Stares and biting whispers lanced my back. I should’ve been used to curious glances, but stares always made me feel like a microscopic paradancyl in biology class—all shine and no substance. I’d rather they didn’t look at me at all, but if my metal armor meant a little ogling, I could handle it. It was light years better than the alternative.

The doors behind the guard hissed then finally opened. Two men stood inside arguing. No one was coming down the floor-lit path behind them, and the guard would stop us if we even thought about stepping through the door without her receiving the go-ahead. So I stared at the ass of the man who had his back to me because someone had to. Might as well be me.

His jeans perked up every curve and squeezed it, almost like I was cupping his cheeks myself. Damn. If only I could, though that was likely frowned upon just as much as my armor. Still, the idea tempted me and my horny fingers, so I fisted my hands behind my back and willed myself to focus on something less stimulating. Like the immaculately clean carpet. And then back to that beautiful butt.

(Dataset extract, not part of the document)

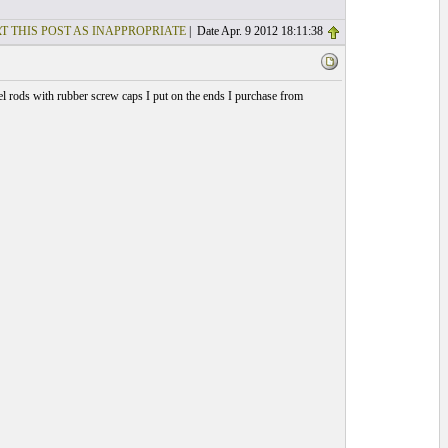
T THIS POST AS INAPPROPRIATE
| Date Apr. 9 2012 18:11:38
l rods with rubber screw caps I put on the ends I purchase from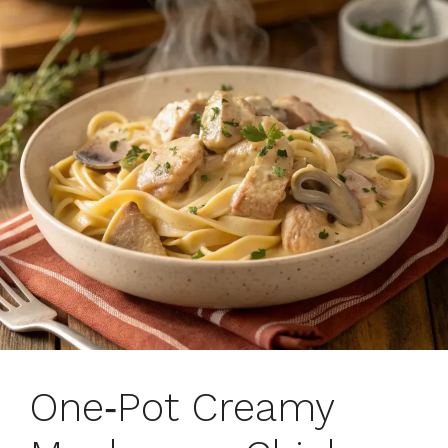
One‑Pot Creamy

A dark brown coat skimmed his waistband and bulked up his wide shoulders. The ends of sandy blond hair played across his collar as he shook his head vehemently at the other man, who stalked away from him and into the Waiting Room.

The man, the cute one, looked after him, the set of his stubbled jaw like steel. “Fuck,” he mouthed, then marched back down the corridor, I guessed to his waiting ship. Good thing, too, because any more memorization of his backside, and my ovaries would’ve surely exploded.

From where he’d disappeared, a string of haggard-looking men and women rushed through and searched the crowd. I stood on tiptoes to see any sign of Pop while people jumped to their feet again. Turning from the window, I jostled myself into the mass barring the doors.

Between a small break in the throng, I thought I saw the brown stocking cap Pop always wore to hide his bald spot, but I couldn’t be sure.

“Pop, over here,” I called anyway.

But something was wrong. I saw it in the faces of everyone I scanned. Wild eyes. Panic.

A curly red-haired girl next to me covered her mouth. Tears stair-stepped down the cracks in her fingers. A man, maybe her dad, shook his head. “Deep space.”

“What about deep space?” I demanded, but he just looked at me like he had no idea who I was. Probably because he didn’t. Even though I’d lived on the Nebulous with these people, no one knew who I was because I’d kept to myself.

Another man took the elbows of his younger version in his large hands. “The Ring Guild say she…” His voice faded as I hurried forward through the crush of bodies.

What did the Ringers have to do with anything? Who was she? The air inside the Waiting Room seemed to solidify.

I grabbed at a chunk of hair and pulled, like I used to when I was little and couldn’t catch my breath. Normally it reassured me that everything was safe. But this time it didn’t.

The brown stocking cap had disappeared. Where were Pop and Ellison?

“Absidy!” a familiar voice called.

At the sound of my name, I sighed my relief. Pop appeared at my side and hugged me to him.

“Something happened, didn’t it?” I asked, pressing my face into his jacket and breathing in ship oil and his normal Pop smell.

“Absidy, listen to me.” He pulled away. Red veins webbed his eyes, and his bronze skin seemed paler in the harsh light. “You can’t come back with me to the Nebulous.”

“What? Why?” The Nebulous was my home. I’d grown up on that ship. I had to come with him to see… Ellison. I looked around him, thinking maybe she hid behind his bulk. “Where’s Ellison?”

Pop grimaced at his shoes. Deep cracks had stitched through his dry lips, and he licked them nervously. “You have to stay here. At Smixton.”

My skin prickled. He never called my school by its real name. I clutched at one of the buttons on his jacket, an anchor in this swell of unease. “Tell me, Pop.”

“Your sister…” he said, his voice tight. “She took a cruiser to Wix a week ago, but she swore she’d be back in time for your visit.” He shook his head and his eyes fell closed. “And now she’s…gone. Vanished.”